**DATA RECORDS:**
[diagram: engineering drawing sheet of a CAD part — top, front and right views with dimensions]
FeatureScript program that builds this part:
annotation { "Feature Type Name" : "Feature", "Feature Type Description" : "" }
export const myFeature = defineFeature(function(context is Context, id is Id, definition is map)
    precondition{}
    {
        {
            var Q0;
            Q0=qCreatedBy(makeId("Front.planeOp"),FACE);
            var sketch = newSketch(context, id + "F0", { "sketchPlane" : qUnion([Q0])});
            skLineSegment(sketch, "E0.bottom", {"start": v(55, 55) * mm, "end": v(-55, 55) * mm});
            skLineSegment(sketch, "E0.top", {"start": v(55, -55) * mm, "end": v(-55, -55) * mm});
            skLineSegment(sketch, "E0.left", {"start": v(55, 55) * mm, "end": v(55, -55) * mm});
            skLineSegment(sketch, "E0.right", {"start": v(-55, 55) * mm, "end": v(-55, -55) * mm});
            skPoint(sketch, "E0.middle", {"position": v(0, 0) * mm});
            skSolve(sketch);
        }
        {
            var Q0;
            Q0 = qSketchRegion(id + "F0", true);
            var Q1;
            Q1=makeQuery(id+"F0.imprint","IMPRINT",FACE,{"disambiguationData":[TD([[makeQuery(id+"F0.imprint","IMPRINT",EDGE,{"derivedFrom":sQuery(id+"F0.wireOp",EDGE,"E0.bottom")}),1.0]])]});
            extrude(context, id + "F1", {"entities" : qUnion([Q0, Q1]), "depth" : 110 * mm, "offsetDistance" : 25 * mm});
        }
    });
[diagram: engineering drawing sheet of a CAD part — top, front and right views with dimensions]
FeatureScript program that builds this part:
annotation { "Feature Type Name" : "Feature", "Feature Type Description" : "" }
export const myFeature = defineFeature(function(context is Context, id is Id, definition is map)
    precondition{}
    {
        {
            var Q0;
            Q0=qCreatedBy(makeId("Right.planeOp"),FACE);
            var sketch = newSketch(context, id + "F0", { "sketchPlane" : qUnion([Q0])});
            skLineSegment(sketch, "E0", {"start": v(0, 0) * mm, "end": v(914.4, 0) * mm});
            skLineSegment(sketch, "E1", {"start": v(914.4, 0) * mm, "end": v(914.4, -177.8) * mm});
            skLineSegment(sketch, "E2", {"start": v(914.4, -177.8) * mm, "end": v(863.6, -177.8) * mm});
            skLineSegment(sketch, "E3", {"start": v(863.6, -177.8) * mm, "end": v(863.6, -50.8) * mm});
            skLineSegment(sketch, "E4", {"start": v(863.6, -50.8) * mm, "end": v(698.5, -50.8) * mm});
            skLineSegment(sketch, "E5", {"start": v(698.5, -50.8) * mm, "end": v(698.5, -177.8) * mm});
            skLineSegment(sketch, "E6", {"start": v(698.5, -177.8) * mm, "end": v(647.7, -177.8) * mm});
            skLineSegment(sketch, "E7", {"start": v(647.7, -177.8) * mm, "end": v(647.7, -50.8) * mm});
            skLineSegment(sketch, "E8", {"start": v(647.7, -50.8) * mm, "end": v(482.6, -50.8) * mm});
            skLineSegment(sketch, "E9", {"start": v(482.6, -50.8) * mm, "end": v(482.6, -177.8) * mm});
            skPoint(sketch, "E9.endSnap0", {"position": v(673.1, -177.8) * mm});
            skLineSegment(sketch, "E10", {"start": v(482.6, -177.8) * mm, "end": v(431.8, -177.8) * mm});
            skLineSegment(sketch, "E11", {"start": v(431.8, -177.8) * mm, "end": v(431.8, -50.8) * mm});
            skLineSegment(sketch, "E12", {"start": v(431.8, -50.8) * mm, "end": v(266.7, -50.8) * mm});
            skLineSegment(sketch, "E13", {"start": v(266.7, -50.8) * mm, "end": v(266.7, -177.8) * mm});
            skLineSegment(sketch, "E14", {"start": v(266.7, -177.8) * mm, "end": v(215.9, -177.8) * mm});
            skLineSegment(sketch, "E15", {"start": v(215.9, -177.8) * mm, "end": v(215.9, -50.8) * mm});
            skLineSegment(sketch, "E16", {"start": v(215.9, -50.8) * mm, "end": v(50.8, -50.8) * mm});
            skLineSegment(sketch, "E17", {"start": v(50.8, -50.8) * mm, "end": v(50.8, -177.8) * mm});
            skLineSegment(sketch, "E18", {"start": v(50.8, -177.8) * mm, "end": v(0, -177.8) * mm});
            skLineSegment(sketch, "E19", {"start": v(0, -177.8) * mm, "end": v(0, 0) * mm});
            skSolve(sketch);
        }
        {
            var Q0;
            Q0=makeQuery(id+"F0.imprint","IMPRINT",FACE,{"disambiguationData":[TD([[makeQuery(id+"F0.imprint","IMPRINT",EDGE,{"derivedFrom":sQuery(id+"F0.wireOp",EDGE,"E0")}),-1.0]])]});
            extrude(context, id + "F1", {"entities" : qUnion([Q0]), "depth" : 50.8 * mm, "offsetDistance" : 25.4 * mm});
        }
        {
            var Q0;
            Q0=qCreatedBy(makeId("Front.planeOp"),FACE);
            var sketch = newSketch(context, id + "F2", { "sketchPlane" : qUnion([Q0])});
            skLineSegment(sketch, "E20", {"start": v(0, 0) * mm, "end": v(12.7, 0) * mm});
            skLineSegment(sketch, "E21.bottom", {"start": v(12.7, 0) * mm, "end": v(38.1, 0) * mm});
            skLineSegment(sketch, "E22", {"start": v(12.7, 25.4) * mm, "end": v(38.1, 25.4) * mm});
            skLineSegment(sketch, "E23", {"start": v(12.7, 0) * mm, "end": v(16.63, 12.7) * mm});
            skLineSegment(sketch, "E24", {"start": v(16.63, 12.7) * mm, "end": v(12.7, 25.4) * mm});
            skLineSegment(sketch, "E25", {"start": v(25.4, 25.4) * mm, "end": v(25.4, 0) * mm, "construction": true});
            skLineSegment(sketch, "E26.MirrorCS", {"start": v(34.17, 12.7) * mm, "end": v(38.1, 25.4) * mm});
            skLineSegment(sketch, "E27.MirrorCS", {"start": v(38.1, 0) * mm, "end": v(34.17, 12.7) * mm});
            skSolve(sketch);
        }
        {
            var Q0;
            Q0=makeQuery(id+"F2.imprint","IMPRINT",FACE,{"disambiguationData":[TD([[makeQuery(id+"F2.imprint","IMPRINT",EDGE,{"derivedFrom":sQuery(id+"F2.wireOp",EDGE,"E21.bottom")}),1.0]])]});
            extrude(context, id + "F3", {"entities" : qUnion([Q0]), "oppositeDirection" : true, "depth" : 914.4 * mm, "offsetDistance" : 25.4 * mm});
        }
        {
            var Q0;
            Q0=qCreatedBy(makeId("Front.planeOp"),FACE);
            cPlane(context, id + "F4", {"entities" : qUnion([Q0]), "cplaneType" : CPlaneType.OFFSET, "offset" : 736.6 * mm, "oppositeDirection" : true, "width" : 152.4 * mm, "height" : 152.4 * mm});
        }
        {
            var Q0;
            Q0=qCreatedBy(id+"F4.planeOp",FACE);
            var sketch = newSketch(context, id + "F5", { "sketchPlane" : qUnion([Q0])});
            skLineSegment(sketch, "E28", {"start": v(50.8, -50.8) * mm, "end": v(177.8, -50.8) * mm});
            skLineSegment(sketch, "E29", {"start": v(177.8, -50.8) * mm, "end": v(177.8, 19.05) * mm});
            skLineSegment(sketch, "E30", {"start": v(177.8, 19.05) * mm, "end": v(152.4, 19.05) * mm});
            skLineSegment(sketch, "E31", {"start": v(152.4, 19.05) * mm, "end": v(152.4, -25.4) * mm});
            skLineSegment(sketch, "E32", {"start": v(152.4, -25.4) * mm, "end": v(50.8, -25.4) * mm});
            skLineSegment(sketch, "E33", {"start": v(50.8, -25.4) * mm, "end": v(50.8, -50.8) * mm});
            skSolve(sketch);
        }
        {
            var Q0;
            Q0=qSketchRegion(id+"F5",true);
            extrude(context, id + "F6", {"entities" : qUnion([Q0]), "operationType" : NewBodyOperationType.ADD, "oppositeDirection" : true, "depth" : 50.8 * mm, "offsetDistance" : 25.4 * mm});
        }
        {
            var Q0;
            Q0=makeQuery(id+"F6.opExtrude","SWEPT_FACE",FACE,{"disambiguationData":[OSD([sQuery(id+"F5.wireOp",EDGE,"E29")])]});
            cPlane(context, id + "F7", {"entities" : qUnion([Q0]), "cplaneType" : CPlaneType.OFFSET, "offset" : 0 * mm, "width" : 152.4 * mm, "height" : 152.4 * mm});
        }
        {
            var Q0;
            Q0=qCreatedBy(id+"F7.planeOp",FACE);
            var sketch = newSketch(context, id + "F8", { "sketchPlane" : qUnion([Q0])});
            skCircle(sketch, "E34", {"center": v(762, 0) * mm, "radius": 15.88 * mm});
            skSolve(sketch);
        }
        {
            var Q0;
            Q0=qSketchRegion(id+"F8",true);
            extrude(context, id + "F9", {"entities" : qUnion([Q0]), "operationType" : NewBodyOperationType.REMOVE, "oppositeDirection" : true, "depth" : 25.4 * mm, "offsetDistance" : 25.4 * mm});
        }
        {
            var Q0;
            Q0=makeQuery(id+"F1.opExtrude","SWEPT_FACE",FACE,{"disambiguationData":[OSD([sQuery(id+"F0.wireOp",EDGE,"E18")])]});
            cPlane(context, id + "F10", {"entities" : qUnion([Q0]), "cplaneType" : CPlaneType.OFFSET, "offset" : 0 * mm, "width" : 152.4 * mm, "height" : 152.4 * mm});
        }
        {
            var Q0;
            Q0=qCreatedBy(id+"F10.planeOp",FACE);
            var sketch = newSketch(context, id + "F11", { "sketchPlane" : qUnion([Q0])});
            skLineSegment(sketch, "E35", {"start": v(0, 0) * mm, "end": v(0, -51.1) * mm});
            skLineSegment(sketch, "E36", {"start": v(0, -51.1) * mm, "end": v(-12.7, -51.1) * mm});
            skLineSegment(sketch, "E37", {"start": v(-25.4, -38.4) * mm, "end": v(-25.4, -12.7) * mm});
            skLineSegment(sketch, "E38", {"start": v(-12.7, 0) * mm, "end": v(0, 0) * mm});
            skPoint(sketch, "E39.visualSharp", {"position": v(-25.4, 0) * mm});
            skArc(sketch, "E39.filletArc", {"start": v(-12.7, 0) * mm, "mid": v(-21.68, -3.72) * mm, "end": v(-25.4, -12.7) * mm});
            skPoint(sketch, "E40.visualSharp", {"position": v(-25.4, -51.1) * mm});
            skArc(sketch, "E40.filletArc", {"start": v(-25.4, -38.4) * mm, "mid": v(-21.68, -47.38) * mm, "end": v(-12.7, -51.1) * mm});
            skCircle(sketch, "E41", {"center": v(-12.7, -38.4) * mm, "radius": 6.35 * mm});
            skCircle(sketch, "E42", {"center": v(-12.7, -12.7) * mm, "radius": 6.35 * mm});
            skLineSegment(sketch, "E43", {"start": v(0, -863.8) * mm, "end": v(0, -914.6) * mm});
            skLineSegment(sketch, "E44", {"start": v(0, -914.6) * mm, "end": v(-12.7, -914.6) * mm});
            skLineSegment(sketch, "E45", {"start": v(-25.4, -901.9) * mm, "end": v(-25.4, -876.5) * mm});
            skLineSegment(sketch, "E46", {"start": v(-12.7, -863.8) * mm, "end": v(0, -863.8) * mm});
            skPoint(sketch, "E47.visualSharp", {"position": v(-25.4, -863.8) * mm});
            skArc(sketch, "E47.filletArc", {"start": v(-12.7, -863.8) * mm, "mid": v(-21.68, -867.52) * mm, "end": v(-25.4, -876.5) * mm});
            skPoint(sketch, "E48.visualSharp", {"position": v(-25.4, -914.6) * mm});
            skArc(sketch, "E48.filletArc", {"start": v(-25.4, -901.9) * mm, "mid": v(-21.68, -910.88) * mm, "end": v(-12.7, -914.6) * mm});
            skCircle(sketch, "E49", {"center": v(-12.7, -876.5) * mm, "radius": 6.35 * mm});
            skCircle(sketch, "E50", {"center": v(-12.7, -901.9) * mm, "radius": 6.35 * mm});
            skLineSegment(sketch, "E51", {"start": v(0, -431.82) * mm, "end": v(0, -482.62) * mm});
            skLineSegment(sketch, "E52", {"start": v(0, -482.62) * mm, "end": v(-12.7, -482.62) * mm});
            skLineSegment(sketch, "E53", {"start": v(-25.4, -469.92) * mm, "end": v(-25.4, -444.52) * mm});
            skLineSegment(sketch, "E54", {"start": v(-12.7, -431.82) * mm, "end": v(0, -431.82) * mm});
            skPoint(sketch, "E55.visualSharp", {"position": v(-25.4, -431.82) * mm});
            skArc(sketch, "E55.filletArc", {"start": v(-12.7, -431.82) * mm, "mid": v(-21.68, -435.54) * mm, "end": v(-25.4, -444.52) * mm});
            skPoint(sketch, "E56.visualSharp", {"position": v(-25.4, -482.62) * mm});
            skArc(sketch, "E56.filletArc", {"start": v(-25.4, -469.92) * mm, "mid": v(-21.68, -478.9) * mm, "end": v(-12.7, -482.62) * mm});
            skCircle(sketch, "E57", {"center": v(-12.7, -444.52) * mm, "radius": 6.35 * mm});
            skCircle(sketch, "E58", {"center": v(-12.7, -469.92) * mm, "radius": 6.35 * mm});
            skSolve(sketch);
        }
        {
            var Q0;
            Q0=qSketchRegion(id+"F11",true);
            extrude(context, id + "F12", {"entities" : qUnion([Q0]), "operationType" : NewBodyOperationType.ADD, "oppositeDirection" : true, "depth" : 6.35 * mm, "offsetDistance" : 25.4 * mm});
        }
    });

**EXERCISE:** How many lines above contain the string "sketchPlane", with case counting? Reply with the number alone.

**RESULT:** 6